• _EXERCISE TEXT_
Julian Stanczak Op Art paintings smash local price ceiling and rocket nationally
Cleveland.com, 12/16/2015
Steven Litt
CLEVELAND, Ohio – For decades, a virtual price ceiling of $5,000 to $10,000 has existed for works sold here by locally based artists.
Say bye-bye to all that.
The Bonfoey Gallery at 1710 Euclid Ave. in downtown Cleveland has just sold a luminous 2013 geometric abstraction by the internationally renowned Polish-born Cleveland artist Julian Stanczak to an undisclosed local private collector for the eye-popping price of $35,000.
Entitled "Cadmium Red," the 29-by-24.5-inch painting is a vertical, rectangular Op Art-style abstraction.
It features a regular grid of tiny confetti-flecks of blue that seem to float atop a glowing field of bright red, which fades evenly to darkness in step-like stages at the edges.
There's no clearinghouse on art prices that could show whether the transaction is a record for a local sale by a living artist working in Northeast Ohio.
But Marcia Hall, the gallery director at Bonfoey, said she did not know of another living Cleveland artist who could command prices at Stanczak's level for individual works, as opposed to large-scale commissions for public art.
"I'm checking my memory bank here," Hall said, before she paused on the phone and admitted she was coming up blank.
Brett Shaheen of Shaheen Modern & Contemporary Art at 740 W. Superior Ave. in Cleveland said the only comparable artist is T.R. Ericsson of Concord Township and New York City, whom he represents.
Ericsson, whose work was the subject of a recent show at the Transformer Station, has sold works locally for up to $24,000 at Shaheen, the dealer said.
Shaheen said only a handful of local collectors are willing or able to spend in the mid-five figures for locally made art, and he's not sure the number is growing.
But he said rising prices may create a new sense of what's possible for artists to achieve with Northeast Ohio as a professional base, especially because studio space here is relatively cheap.
"If you have the ambition and the means of building an infrastructure here and a larger audience for your work outside of Cleveland, yeah, you can live and work here," he said. "Hell, it's a helluva lot cheaper than living in New York and San Francisco."

• _TASKS AND EXERCISES_
1 - In the Stanczak article, copy everything from "Ericsson, whose work" down to "the dealer said.", renaming "Transformer Station" as "Museum of Contemporary Art Cleveland".
2 - List every dollar amount that appears in the Stanczak article.
3 - Carry the article on Stanczak's painting sales forward from the point where it stops.
The entries play no part in this work.

• _EXTRACTED INFORMATION_
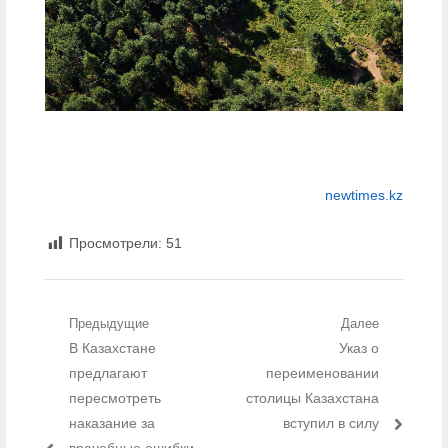
newtimes.kz
Просмотрели:
51
Навигация по записям
Предыдущие
Далее
Предыдущий пост:
В Казахстане
Следующий
Указ о
пост:
предлагают
переименовании
пересмотреть
столицы Казахстана
наказание за
вступил в силу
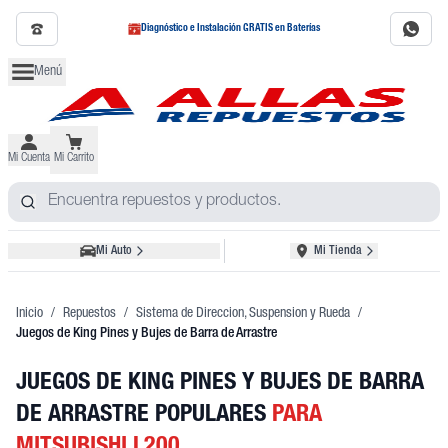
Diagnóstico e Instalación GRATIS en Baterías
Menú
Mi Cuenta
Mi Carrito
Mi Auto
Mi Tienda
Inicio
/
Repuestos
/
Sistema de Direccion, Suspension y Rueda
/
Juegos de King Pines y Bujes de Barra de Arrastre
JUEGOS DE KING PINES Y BUJES DE BARRA
DE ARRASTRE POPULARES
PARA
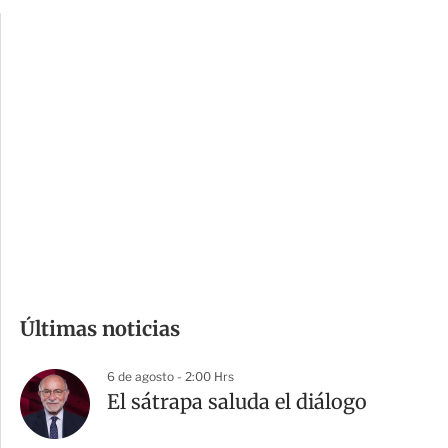
p
u
c
a
i
r
o
d
n
a
e
r
s
d
e
c
o
m
Últimas noticias
p
a
6 de agosto - 2:00 Hrs
r
El sátrapa saluda el diálogo
t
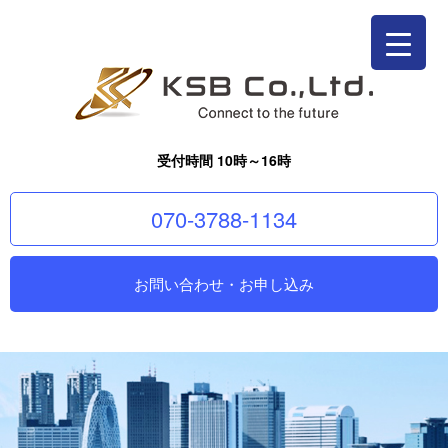
受付時間 10時～16時
070-3788-1134
お問い合わせ・お申し込み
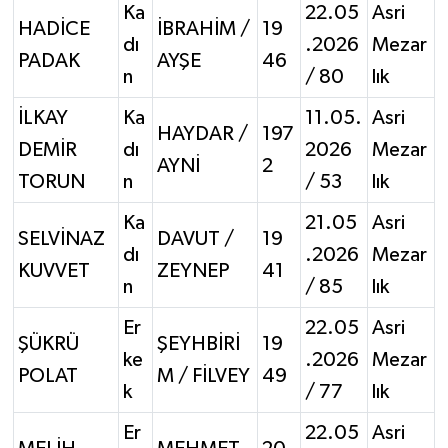
Ka
22.05
Asri
HADİCE
İBRAHİM /
19
dı
.2026
Mezar
PADAK
AYŞE
46
n
/ 80
lık
İLKAY
Ka
11.05.
Asri
HAYDAR /
197
DEMİR
dı
2026
Mezar
AYNİ
2
TORUN
n
/ 53
lık
Ka
21.05
Asri
SELVİNAZ
DAVUT /
19
dı
.2026
Mezar
KUVVET
ZEYNEP
41
n
/ 85
lık
Er
22.05
Asri
ŞÜKRÜ
ŞEYHBİRİ
19
ke
.2026
Mezar
POLAT
M / FİLVEY
49
k
/ 77
lık
Er
22.05
Asri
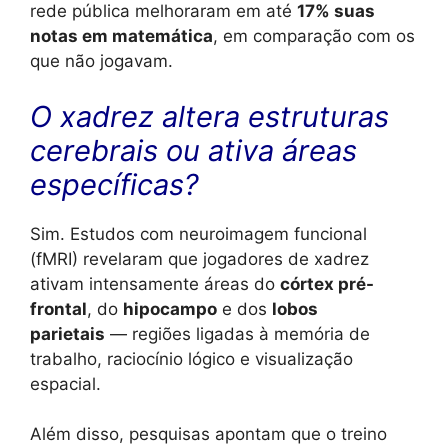
rede pública melhoraram em até
17% suas
notas em matemática
, em comparação com os
que não jogavam.
O xadrez altera estruturas
cerebrais ou ativa áreas
específicas?
Sim. Estudos com neuroimagem funcional
(fMRI) revelaram que jogadores de xadrez
ativam intensamente áreas do
córtex pré-
frontal
, do
hipocampo
e dos
lobos
parietais
— regiões ligadas à memória de
trabalho, raciocínio lógico e visualização
espacial.
Além disso, pesquisas apontam que o treino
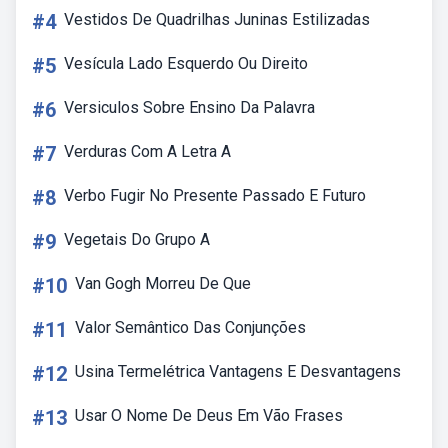
#4
Vestidos De Quadrilhas Juninas Estilizadas
#5
Vesícula Lado Esquerdo Ou Direito
#6
Versiculos Sobre Ensino Da Palavra
#7
Verduras Com A Letra A
#8
Verbo Fugir No Presente Passado E Futuro
#9
Vegetais Do Grupo A
#10
Van Gogh Morreu De Que
#11
Valor Semântico Das Conjunções
#12
Usina Termelétrica Vantagens E Desvantagens
#13
Usar O Nome De Deus Em Vão Frases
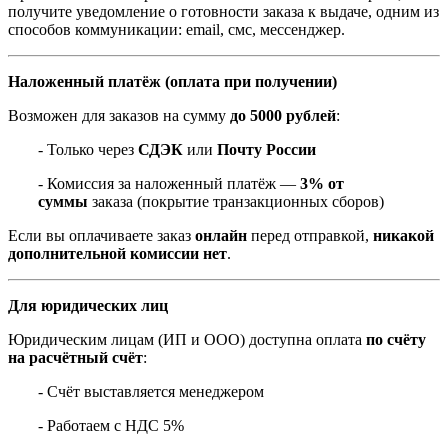
получите уведомление о готовности заказа к выдаче, одним из
способов коммуникации: email, смс, мессенджер.
Наложенный платёж (оплата при получении)
Возможен для заказов на сумму
до 5000 рублей
:
- Только через
СДЭК
или
Почту России
- Комиссия за наложенный платёж —
3% от
суммы
заказа (покрытие транзакционных сборов)
Если вы оплачиваете заказ
онлайн
перед отправкой,
никакой
дополнительной комиссии нет
.
Для юридических лиц
Юридическим лицам (ИП и ООО) доступна оплата
по счёту
на расчётный счёт
:
- Счёт выставляется менеджером
- Работаем с НДС 5%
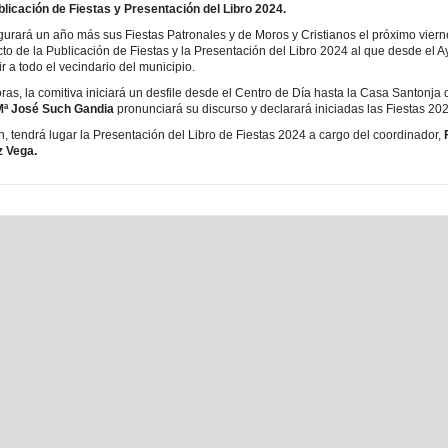
licación de Fiestas y Presentación del Libro 2024.
ugurará un año más sus Fiestas Patronales y de Moros y Cristianos el próximo viern
 acto de la Publicación de Fiestas y la Presentación del Libro 2024 al que desde el 
tir a todo el vecindario del municipio.
oras, la comitiva iniciará un desfile desde el Centro de Día hasta la Casa Santonja
Mª José Such Gandia
pronunciará su discurso y declarará iniciadas las Fiestas 20
n, tendrá lugar la Presentación del Libro de Fiestas 2024 a cargo del coordinador,
 Vega.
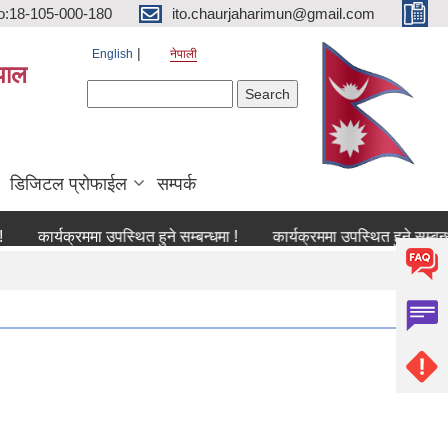
o:18-105-000-180
ito.chaurjaharimun@gmail.com
English
नेपाली
पाल
Search form
Search
डिजिटल प्रोफाईल
सम्पर्क
ार्यक्रममा उपस्थित हुने सम्बन्धमा !
कार्यक्रममा उपस्थित हुने सम्बन्धमा !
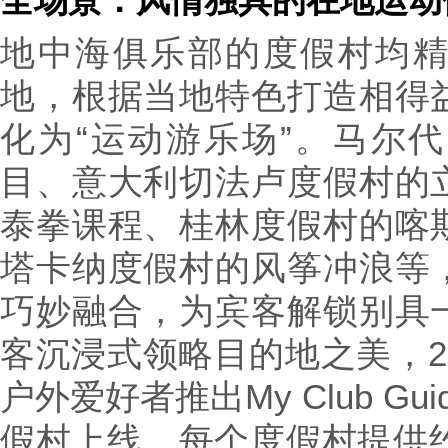
全场景：风情独具的在地运动
地中海俱乐部的度假村均
地，根据当地特色打造相得
化为“运动游乐场”。马尔
目、意大利切法卢度假村的
泰拳课程、桂林度假村的喀
塔卡纳度假村的风筝冲浪等
巧妙融合，为宾客解锁别具
客沉浸式领略目的地之美，2
户外爱好者推出My Club G
假村上线，每个度假村提供约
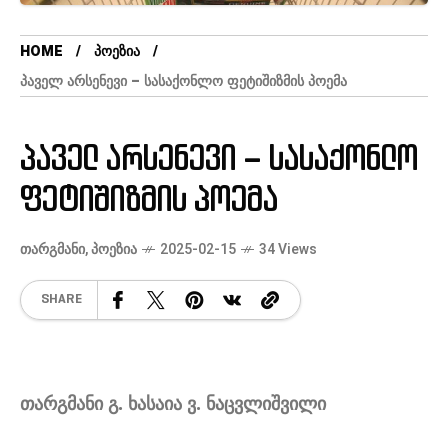
HOME
ᲞᲝᲔᲖᲘᲐ
ᲞᲐᲕᲔᲚ ᲐᲠᲡᲔᲜᲔᲕᲘ – ᲡᲐᲡᲐᲥᲝᲜᲚᲝ ᲤᲔᲢᲘᲨᲘᲖᲛᲘᲡ ᲞᲝᲔᲛᲐ
პაველ არსენევი – სასაქონლო
ფეტიშიზმის პოემა
ᲗᲐᲠᲒᲛᲐᲜᲘ
,
ᲞᲝᲔᲖᲘᲐ
2025-02-15
34 Views
SHARE
თარგმანი გ. ხასაია ვ. ნაცვლიშვილი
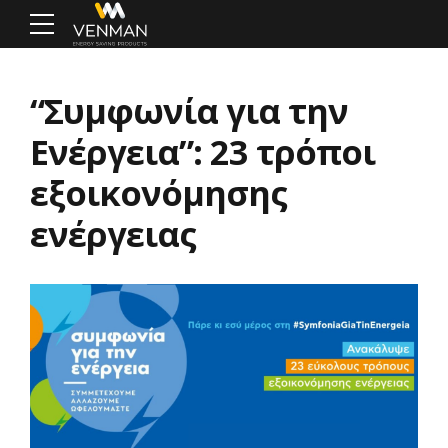
“Συμφωνία για την
Ενέργεια”: 23 τρόποι
εξοικονόμησης
ενέργειας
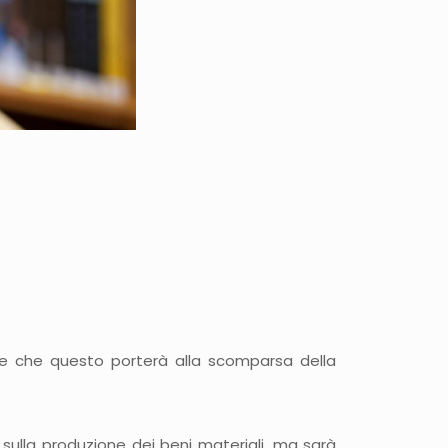
te che questo porterà alla scomparsa della
sulla produzione dei beni materiali, ma sarà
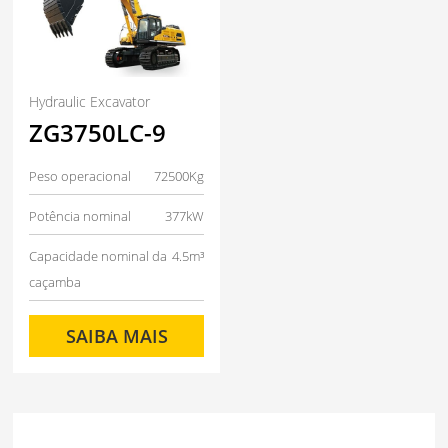
Hydraulic Excavator
ZG3750LC-9
Peso operacional
72500Kg
Potência nominal
377kW
Capacidade nominal da
4.5m³
caçamba
SAIBA MAIS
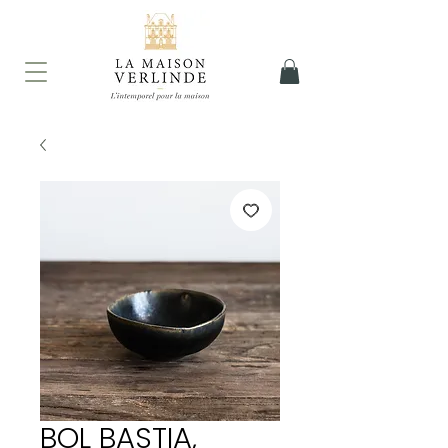
BOL BASTIA,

• _ANSWERS TO EACH TASK_
1 -
Ericsson, whose work was the subject of a recent show at the Museum of Contemporary Art Cleveland, has sold works locally for up to $24,000 at Shaheen, the dealer said.

2 -
$5,000
$10,000
$35,000
$24,000

3 -
The $35,000 local price for the Stanczak is part of the larger story of the rediscovery the artist's work after decades in which critics, collectors and art historians ignored it.
Stanczak, 87, a native of Borownica, Poland, lost the use of his right arm and hand after having been beaten at a Soviet labor camp in 1940 where he and members of his family were held at the beginning of World War II.
Stanczak completed his art education at Yale University after the war and settled in Cleveland in 1964, where he taught at the Cleveland Institute of Art until his retirement in 1995. He has lived for many years in Seven Hills with his wife, artist Barbara Stanczak.
In 1965, Stanczak famously participated in the exhibition "The Responsive Eye" at the Museum of Modern Art in New York, which introduced the short-lived Op Art movement.
The style – with its electric, eye-jangling colors and illusionistic geometric patterns – fell quickly out of favor.
By the middle 2000s, however, Stanczak and other artists of his generation were rediscovered. Accordingly, Stanczak's prices have rocketed from a previously low base.
Bloomberg News and Artnet in 2012 ranked Stanczak No. 6 on a global list of the 15 hottest artists, based on the percentage increase in auction prices for their works.
The highest price for a Stanczak in the survey was $62,500 for a painting bought by the Museum of Contemporary Art in Buenos Aires, Argentina.
The artist's prices have continued to zoom in New York, reaching levels far higher than those in Cleveland, because the works sold in New York are larger and, sometimes, older.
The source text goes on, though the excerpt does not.